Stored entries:
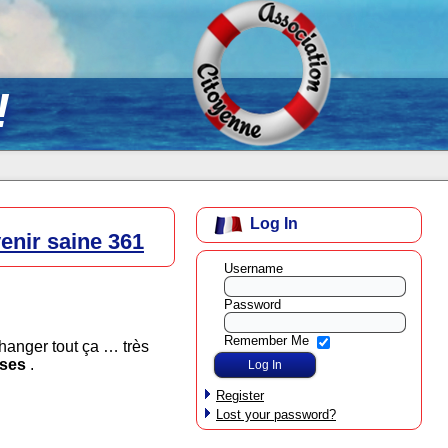
!
Log In
nir saine 361
Username
Password
Remember Me
hanger tout ça … très
oses
.
Register
Lost your password?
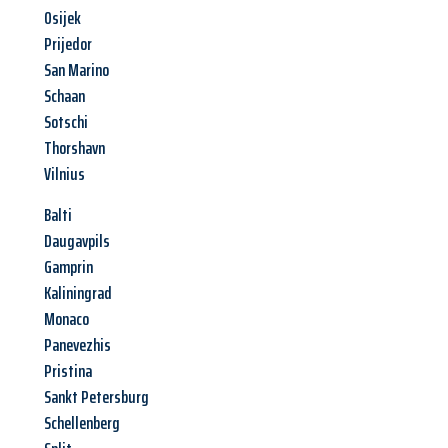
Osijek
Prijedor
San Marino
Schaan
Sotschi
Thorshavn
Vilnius
Balti
Daugavpils
Gamprin
Kaliningrad
Monaco
Panevezhis
Pristina
Sankt Petersburg
Schellenberg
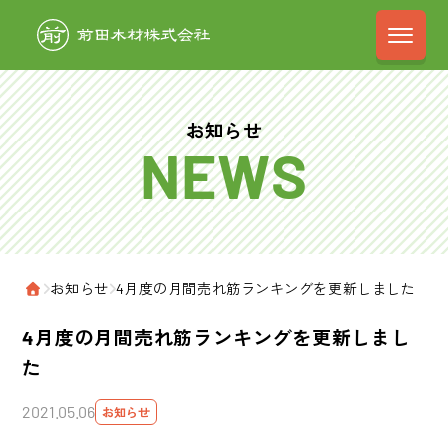
前田木材株式会
お知らせ
›
お知らせ
›
4月度の月間売れ筋ランキングを更新しました
ホーム
4月度の月間売れ筋ランキングを更新しまし
た
2021.05.06
お知らせ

_To-do item:_
Each line above must be set down exactly, though no picture should be carried over.

_Written solution:_
!
Log In
nir saine 361
Username
Password
Remember Me
hanger tout ça … très
oses
.
Register
Lost your password?
Osijek
Prijedor
San Marino
Schaan
Sotschi
Thorshavn
Vilnius
Balti
Daugavpils
Gamprin
Kaliningrad
Monaco
Panevezhis
Pristina
Sankt Petersburg
Schellenberg
前田木材株式会
お知らせ
›
お知らせ
›
4月度の月間売れ筋ランキングを更新しました
ホーム
4月度の月間売れ筋ランキングを更新しまし
た
2021.05.06
お知らせ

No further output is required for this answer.